The little-seen film toys with the strange and even fetishistic desires of the industry. Early on, when Harriet is still just a model, one of her colleagues warns her that a buyer is a “toucher.” When she goes to present the new style, the portly man grabs the material between his fingers, looking her in the eyes. More than just transactional, this is a moment where the power of fashion extends beyond clothing, but into the realm of control, risk, and reward. Like thread on a spinning wheel, fashion, obsession, and desire only become more tightly bound as Harriet’s career takes off.

Even in one of the era’s most wholesome, and most famous fashion film, Funny Face, the world of fashion extends strangely into an obsession. In a kind of upbeat Vertigo, Dick Avery (Fred Astaire), discovers Jo (Audrey Hepburn) and works to shape her into the fashion world’s next It Girl. Even taking the film’s best-known sequence, often referred to as The Bohemian Dance, there is a hint of sadomasochism even before Dick steps into the smokey Parisian club. Sitting outside the entrance a French couple scream, fight and kiss in the span of a wink, leading Dick to quip, “This must be the place,” as he enters the underground cavern of boozy Frenchman and colored lights.
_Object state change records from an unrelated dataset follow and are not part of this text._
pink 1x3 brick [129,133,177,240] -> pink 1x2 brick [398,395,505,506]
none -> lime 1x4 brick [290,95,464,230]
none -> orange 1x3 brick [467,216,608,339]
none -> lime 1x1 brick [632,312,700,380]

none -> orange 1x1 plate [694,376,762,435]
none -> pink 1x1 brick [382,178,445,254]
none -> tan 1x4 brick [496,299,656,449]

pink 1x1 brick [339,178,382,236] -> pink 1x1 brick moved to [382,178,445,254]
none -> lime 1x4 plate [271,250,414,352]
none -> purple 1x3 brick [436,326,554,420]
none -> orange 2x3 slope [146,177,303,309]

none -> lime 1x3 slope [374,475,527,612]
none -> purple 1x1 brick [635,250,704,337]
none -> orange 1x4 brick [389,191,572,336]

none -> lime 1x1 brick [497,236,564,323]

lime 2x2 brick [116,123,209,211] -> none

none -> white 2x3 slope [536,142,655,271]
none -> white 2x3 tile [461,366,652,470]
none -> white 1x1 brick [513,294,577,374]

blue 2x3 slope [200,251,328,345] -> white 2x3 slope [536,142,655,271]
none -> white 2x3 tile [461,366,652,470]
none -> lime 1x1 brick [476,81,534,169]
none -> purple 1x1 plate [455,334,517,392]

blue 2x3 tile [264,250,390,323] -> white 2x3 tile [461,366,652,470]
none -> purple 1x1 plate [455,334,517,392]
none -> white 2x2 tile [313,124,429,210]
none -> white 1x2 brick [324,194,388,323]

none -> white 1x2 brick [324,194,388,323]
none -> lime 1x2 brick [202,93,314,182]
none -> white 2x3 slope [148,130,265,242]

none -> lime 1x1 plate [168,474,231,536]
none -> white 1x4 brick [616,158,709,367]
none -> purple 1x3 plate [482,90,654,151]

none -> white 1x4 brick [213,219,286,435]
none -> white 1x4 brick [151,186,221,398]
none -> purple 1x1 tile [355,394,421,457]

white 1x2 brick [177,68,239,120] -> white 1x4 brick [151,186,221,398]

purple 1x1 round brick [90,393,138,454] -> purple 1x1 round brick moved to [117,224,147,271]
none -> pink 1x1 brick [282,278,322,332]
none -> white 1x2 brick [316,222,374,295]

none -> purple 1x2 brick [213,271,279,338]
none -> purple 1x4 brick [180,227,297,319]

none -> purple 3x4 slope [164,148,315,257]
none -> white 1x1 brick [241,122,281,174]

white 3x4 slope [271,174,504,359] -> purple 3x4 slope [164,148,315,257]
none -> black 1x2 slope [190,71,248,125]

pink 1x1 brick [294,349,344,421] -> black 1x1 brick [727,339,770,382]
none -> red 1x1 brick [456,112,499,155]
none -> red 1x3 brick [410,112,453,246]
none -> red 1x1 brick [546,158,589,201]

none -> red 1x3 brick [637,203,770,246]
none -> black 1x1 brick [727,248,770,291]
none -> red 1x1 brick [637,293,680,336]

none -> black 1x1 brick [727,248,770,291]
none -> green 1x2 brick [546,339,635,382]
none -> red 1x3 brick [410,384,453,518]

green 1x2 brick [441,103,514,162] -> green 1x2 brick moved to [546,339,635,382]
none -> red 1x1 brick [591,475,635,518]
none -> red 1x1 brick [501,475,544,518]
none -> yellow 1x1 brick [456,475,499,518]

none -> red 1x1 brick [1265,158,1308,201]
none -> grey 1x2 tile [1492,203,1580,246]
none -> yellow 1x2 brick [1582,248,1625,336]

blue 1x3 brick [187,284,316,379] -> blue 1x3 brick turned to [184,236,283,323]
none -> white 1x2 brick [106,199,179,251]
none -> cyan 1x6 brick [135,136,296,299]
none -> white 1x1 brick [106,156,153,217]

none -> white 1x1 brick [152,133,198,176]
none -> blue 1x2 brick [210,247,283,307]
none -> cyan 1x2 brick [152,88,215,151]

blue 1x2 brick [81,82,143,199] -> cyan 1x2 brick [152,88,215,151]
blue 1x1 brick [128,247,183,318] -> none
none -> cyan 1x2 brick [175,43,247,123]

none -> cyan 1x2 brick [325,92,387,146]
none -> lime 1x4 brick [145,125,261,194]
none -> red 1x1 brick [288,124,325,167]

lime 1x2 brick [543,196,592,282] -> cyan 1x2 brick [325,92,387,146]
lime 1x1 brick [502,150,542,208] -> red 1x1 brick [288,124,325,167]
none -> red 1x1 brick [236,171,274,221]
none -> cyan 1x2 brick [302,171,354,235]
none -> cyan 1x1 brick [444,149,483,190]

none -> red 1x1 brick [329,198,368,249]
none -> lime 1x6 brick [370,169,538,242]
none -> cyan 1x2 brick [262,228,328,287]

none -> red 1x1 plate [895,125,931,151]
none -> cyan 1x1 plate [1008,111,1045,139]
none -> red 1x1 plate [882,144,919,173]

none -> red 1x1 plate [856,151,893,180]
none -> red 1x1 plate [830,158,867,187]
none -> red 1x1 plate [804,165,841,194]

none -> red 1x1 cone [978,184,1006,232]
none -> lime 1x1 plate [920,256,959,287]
The bohemian dance, a scene in which Hepburn dressed in all black, does a free-wheeling beatnik style improvisational routine is meant to reflect a forward-thinking fashion impulse. She is not like the models that came before her, she is an individual. Over the course of Funny Face, that innate sense of identity is shaped and branded for popular consumption and also for that of the men around her. For women, fashion can be a gateway to expressing individuality, yet, it seems that in the cinema (as it likely is in life, sometimes), that the autonomy of fashion is often twisted to suit male desire. In these films about the forward-looking world of style, there is an undercurrent of control and restriction that uplifts women only to cut them down.